Carbon Filter >>>>> 450 CFM Inline Fan >>>>> ducting >>>>> Sealed Light >>>>> ducting to outside......

This creates a "Passive Intake" on the entire room and constantly draws cool filtered air in from outside.

Fan stays ON 24/7 regardless of the light cycle...

I have been able to cool 1200 watts with this 450 cfm inline and have never had temps higher than 76 degrees with intake air always between 60-70 degrees.

Cheers ~

I think that it is usually preferable to pull the air through the hood rather than push it. When you pull it through you create negative pressure which helps keep the odors of the grow room contained. When you push the air through the light, you create positive pressure and often push the smells out of the grow room through doors.

I also run my fan all the time.
 
One thing I am curious about while you're all on this subject.

Wouldn't the hot air being sucked through the fan cause the fan to degrade faster?
Like extra heat on motor wears it out???
 
I have had my vortex set up with it pulling for literally years with no problems. I read the opposite somewhere about the centrifuge type fans somewhere--that they are more efficient if pulling the air.
 
No matter how you set it up the fan is always sucking thru the filter.
So the real option is if you want to have negative or positive pressure in the hood.
If the filter is in the tent /room with the fan it will have effect on the tents pressure if the hood leaks some from positive pressure of blowing thru the hood.
What this will do is keep dust out of your hood.
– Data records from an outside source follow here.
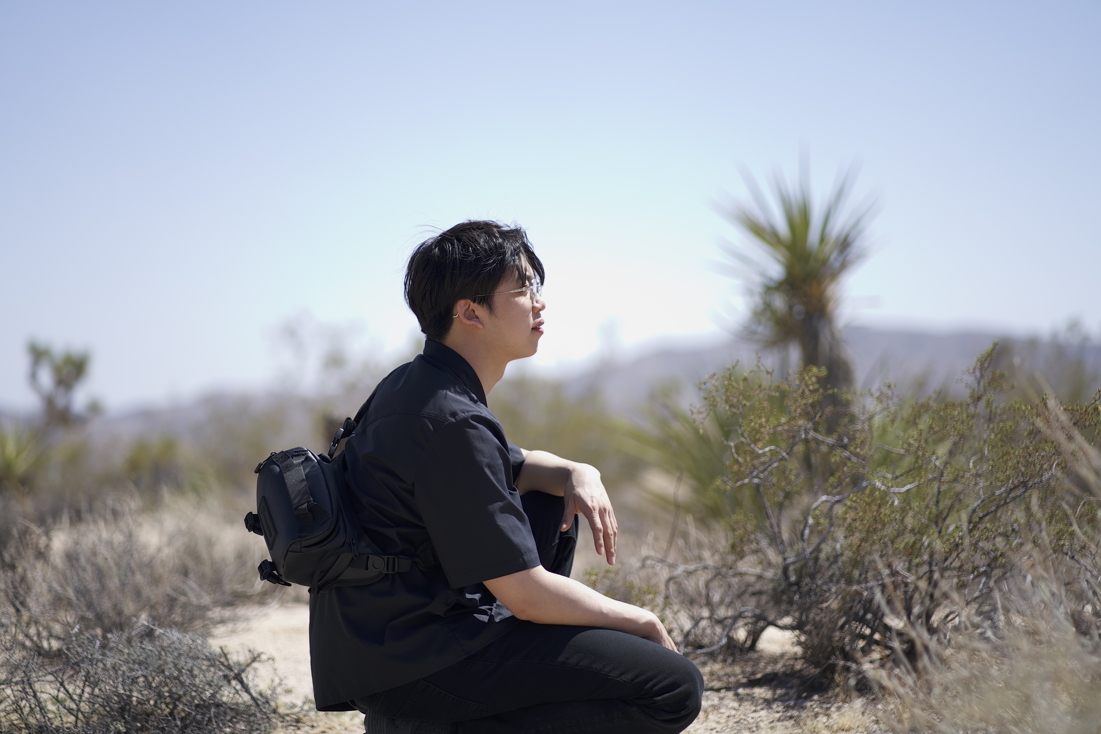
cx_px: 550
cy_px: 367
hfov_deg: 23.9
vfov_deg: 16.1
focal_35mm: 85
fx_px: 2599
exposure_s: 1/2500
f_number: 1.8
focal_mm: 85
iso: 50
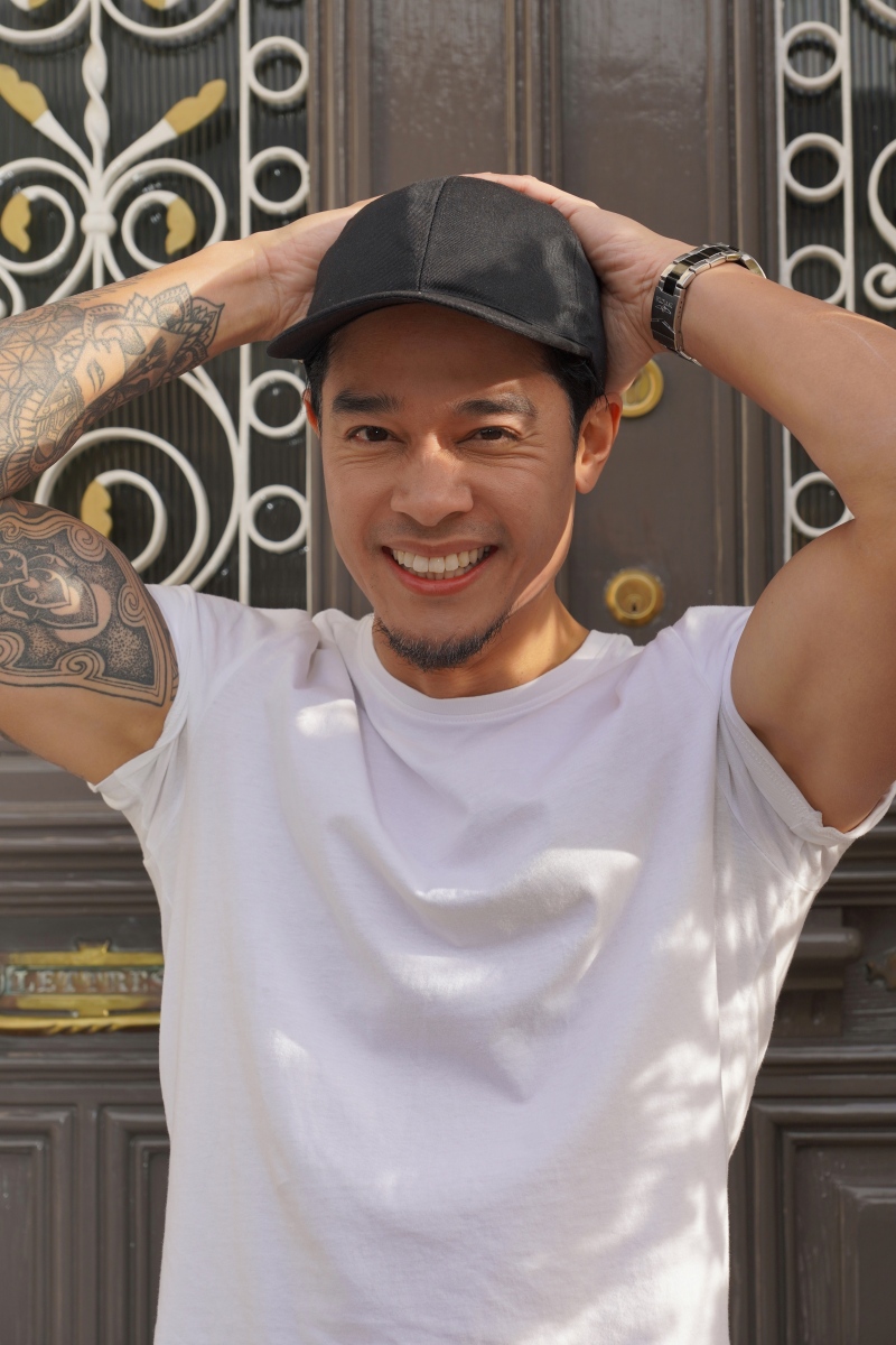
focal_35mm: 81
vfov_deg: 25.1
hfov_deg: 16.9
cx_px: 448
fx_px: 3024
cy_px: 672
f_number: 5.6
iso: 100
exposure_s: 1/160
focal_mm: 54
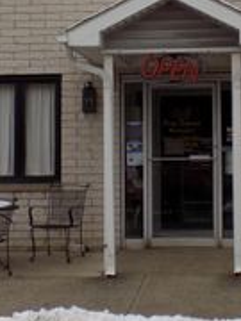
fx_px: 956
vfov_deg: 19.0
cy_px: 92
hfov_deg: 14.3
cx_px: 159
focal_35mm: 103
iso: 80
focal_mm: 6.6
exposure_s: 1/640
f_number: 3.5
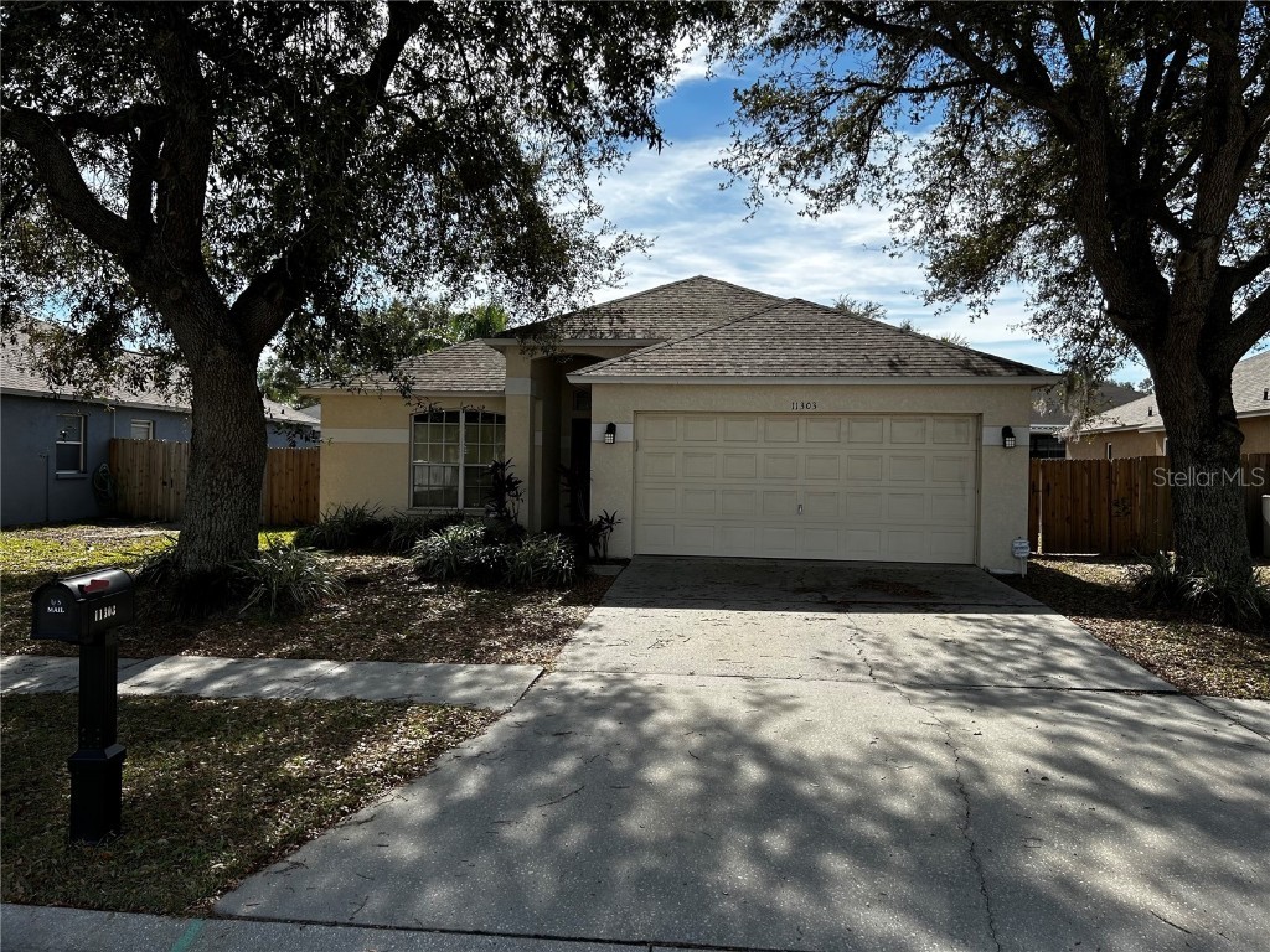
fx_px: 954
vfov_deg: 53.1
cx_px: 635
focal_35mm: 26
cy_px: 476
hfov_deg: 67.3
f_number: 1.5
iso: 50
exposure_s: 1/3165
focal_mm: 5.7
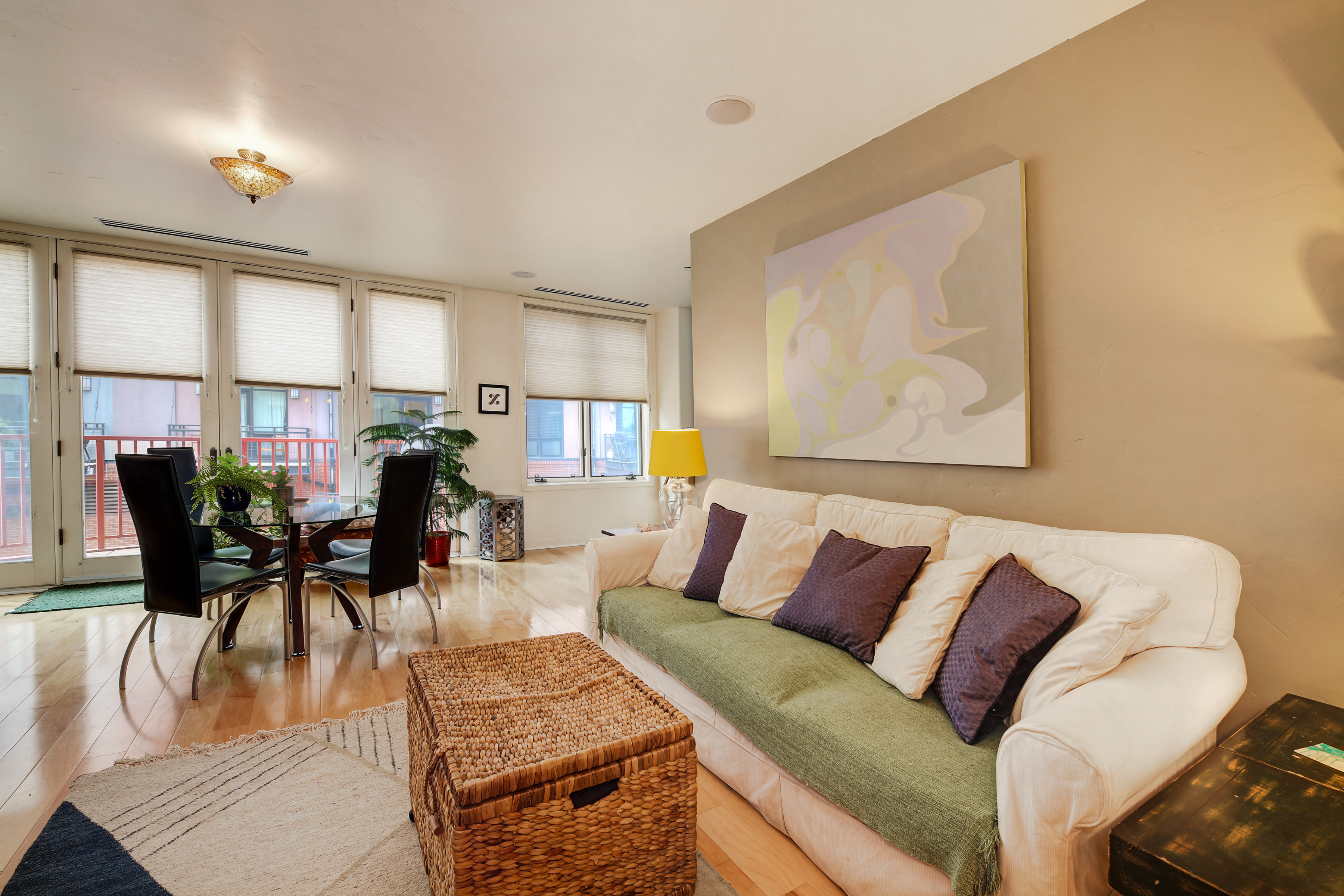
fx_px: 560
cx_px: 672
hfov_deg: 100.4
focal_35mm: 15
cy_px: 448
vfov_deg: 77.3
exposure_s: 1/10
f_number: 8
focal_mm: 15
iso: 400
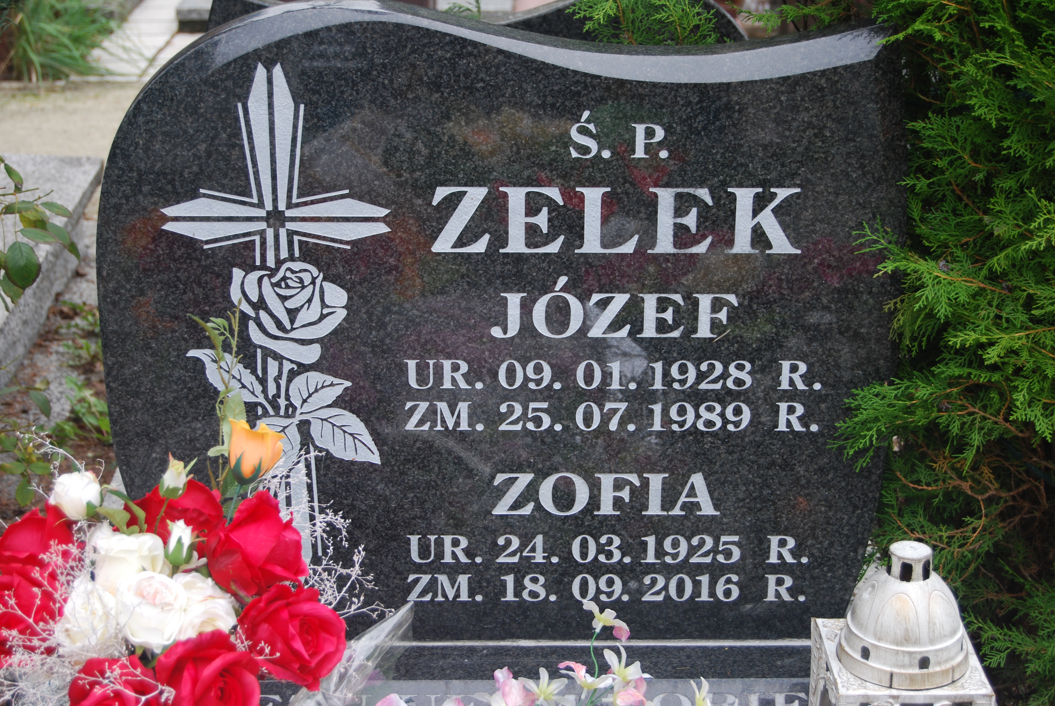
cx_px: 528
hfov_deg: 29.8
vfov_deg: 20.2
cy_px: 353
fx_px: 1980
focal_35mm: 68
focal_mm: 45
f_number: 5.3
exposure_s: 1/80
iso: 200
So really it comes down to the quality of your hood because if its not sealed well you wont get the same amount of exhaust if you push air thru the hood.
 
In smaller spaces such as the 4x4 or 5x5 tents, it is a must to have the exhaust fan outside the tents just for the room to make adjustments to lights, oscillating fans, flex hose, filter, etc. :)
 
Hushpuppy said:
In smaller spaces such as the 4x4 or 5x5 tents, it is a must to have the exhaust fan outside the tents just for the room to make adjustments to lights, oscillating fans, flex hose, filter, etc. :)
I had a 4.5x4.5 tent with a magnum xxl hood and was able to do the filter >>>>hood>>>>fan>>>out set up without much issue. I had a can66 filter in there too. I suppose if you had extremely tall plants or multiple hood it could get more difficult tho.